Good point RMC. The NT offices are not so clearly delineated as some here claim. Perhaps the apostles should have stoned Stephen for taking it upon himself to preach the Word in public, since we all know that deacons weren't allowed to do that, right?

Anonymous said...

"do priesthood and ministry mean the same thing? I think not, and I would like more evidence to support your claim that they are synonyms."

This isn't a deep theological point we're talking about. Use a dictionary or thesaurus. They mean the same thing.

"When reading more and more of Luther, I find less talk about this priesthood than I might expect, especially when faced with the Radical Reformation (ie, after 1525). They were the ones to make everyone a minister; Luther rejected this position."

Read the Babylonian Captivity of the Church. It was one of the cornerstones of the Reformation and deals with exactly this point. Also, the radical reformation didn't err because they invented the priesthood of all believers. They erred because they denied the public/representative priesthood. Lutheranism is all about the Biblical middle ground. The Catholics went too far with the public/representative priesthood. The Radical Reformers went too far with the priesthood of all believers. But that doesn't mean that we should throw either truth out just because someone took them too far.

Anonymous said...

Lutheranism is all about the Biblical middle ground.

Since when have Lutherans confessed the via media, a la the Anglicans.

I hope your three-legged stool doesn't go out on you. You seem to be short one leg.

RMC

Anonymous said...

The NT offices are not so clearly delineated as some here claim. Perhaps the apostles should have stoned Stephen for taking it upon himself to preach the Word in public, since we all know that deacons weren't allowed to do that, right?

If my memory serves me right, my pastor once told me that the Greek word for "priest" is "jeros", or something like it. The Greek word for "minister" is "diakonos" or "presbyteros" (sp?). I'm working from a Bible Study worksheet here so I might be wrong.

If you take words seriously, it seems to me that these are completely different words. Perhaps they might have completely different functions too.

I guess ol' Rush is right. Words mean things.

Covered in Christ's blood as a priest in His Kingdom,

RMC

Anonymous said...

RMC,

You're absolutely right. The problem with the "Missourian" position is the way it manhandles these words to fit its point.

For example, they claim that minister and elder and overseer and bishop are all different words for the same thing, but that priest and deacon and deaconess are completely different words for different things.

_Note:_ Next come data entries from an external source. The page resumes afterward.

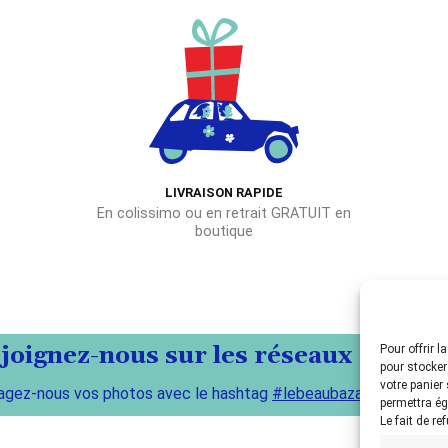
LIVRAISON RAPIDE
En colissimo ou en retrait GRATUIT en
boutique
joignez-nous sur les réseaux !
Pour offrir 
pour stocker
votre panier
agez-nous vos photos avec le hashtag
#lebeaubazar
permettra ég
Le fait de re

It's an example of reading their established position back into Scripture and arranging words and concepts based on what's necessary for the position. For example, it's necessary for their position that deacons didn't preach the Word. But as you pointed out, it's quite clear that Stephen did in fact preach the Word.

This tendency to read one's position back into Scripture rather than allowing Scripture to form one's position was one of the chief concerns of the Wauwautosa theologians.

Anonymous said...

Anon:

You know, I'm beginning to think that no Lutheran synod in the USA has the absolute, positive, one and only one answer to the Ministry question.

Further, I understand that this question was not really something that pastors in the Missouri Synod and the Wisconsin Synod were not communing over.

Might it be compatible to say that both positions affirm certain true things about the Ministry and call it a day? There are greater and more important issues to divide over.

If my memory serves me right, I read an essay on the Wisconsin Lutheran Seminary website that featured something called the Wauwatosa Theses or Mequon Theses. It was both St. Louis and Wauwatosa agreeing on the Ministry. Something like four or five points. It's been a while since I read it.

I've said too much. Both Missouri and Wisconsin have a lot to repent about through the 20th century. The same can be said for this one too. Both aren't perfect. Both still confess by the grace of God.